Can restoring a SQL database bring
down the entire virtual infrastructure?
Issue
Few days ago, we ran a simple database restore as
we were in the process of migrating a system. The restore should have completed
relatively quickly but we were waiting for an hour and we knew something was
not right. Meanwhile we started receiving calls from here, there and everywhere
asking if there is anything wrong with the servers.
Diagnosis
We started having a look at our Vsphere virtual infrastructure
as 90% of our estate is virtualised and straight away noticed that there are
read write errors on some of our virtual servers. Anyone who has worked on VMware
for few years would think ‘storage’ almost instantly. We use HP EVA 6400 and
all our storage is presented from a single disk group; we have about 140 disks
in the group, all FCAL 600GB.
Action
We have had couple of issues with our Storage performance
in the past but nothing major but still believe there are some issues with the
storage. We decided to create a new disk group and present the storage to the
SQL Clustered instance through this disk group and ran the restore to the LUN
presented from this disk group. This time restore completed in less than 10
minutes without any issues at all.
Unfortunately the inbuilt monitoring capabilities
of the SAN are not great, so we decided to send the logs to the SAN Vendor so
that we could find out, what went wrong? And if we have too much running on the
140 disks. Unfortunately the performance counters had to be reset before
capturing the logs, which wouldn’t have been very useful to us, but we sent the
logs anyway to see if there are any other issues. The results were clear and
the engineers could not find a lot wrong with the SAN.
Lessons
learnt
- Don’t put all your eggs in one basket - Plan and Test
- Importance of having monitoring systems so that you can backtrack!
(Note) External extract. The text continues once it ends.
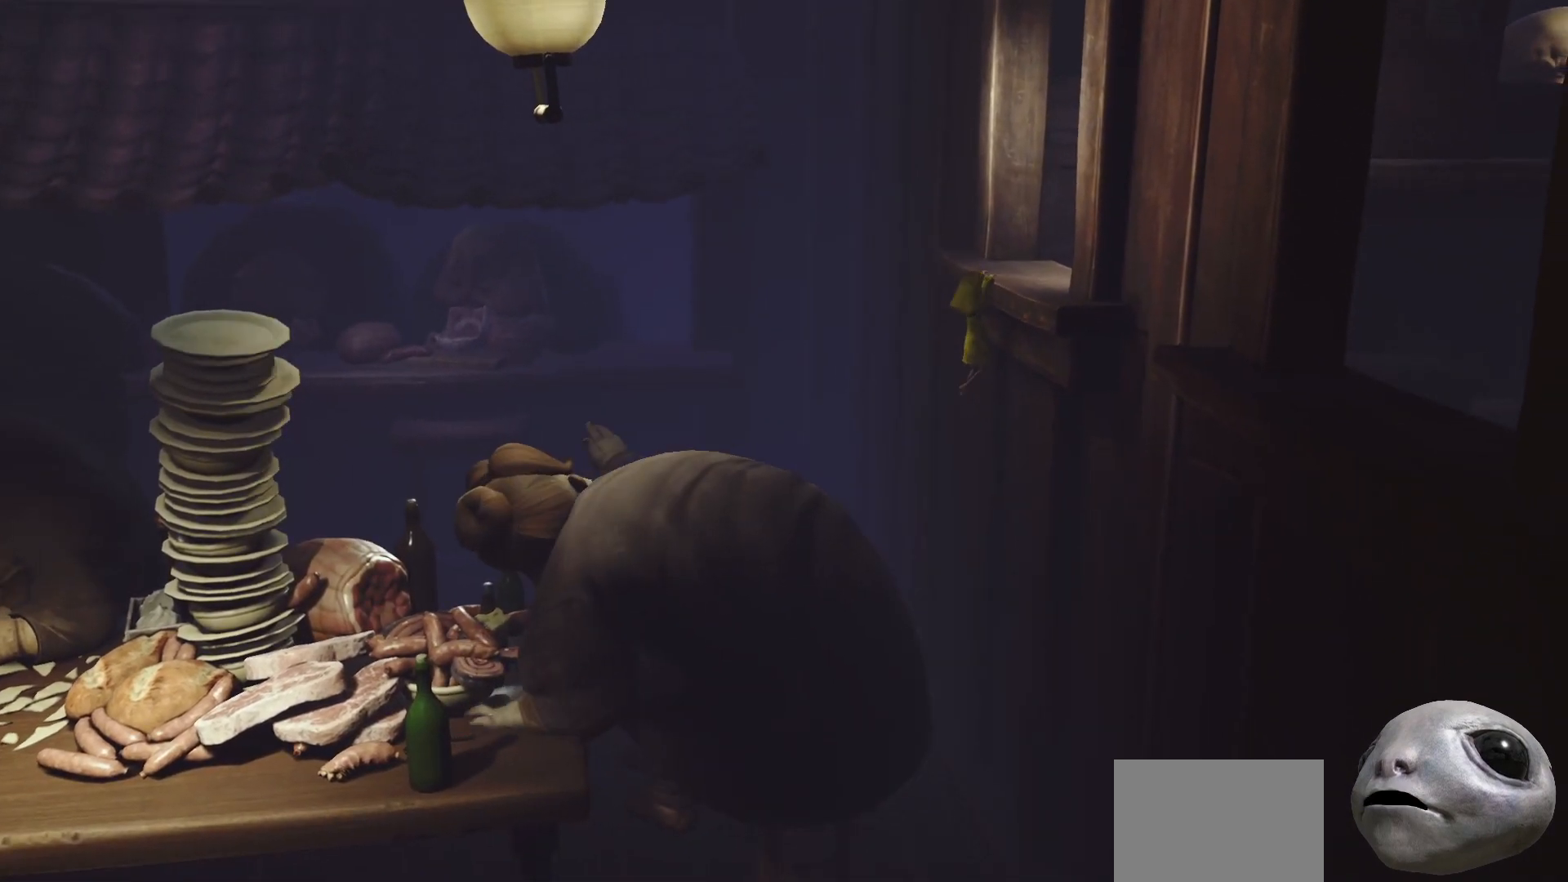
{"buttons": ["X", "R2"], "left_stick": "up-right", "right_stick": "center", "events": [[483, "left_stick", "up-right"]]}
- If the inbuilt monitoring capabilities of the product are not great, there is a possibility of integrating third party monitoring tools (there are a lot of them)
- If you have the luxury of setting up a test environment and do some testing – DO IT!!
- Sometimes even the experts don’t have the right answer so do your research (I work as a contractor and see this again and again), ask your connections, and ask questions on the relevant forums.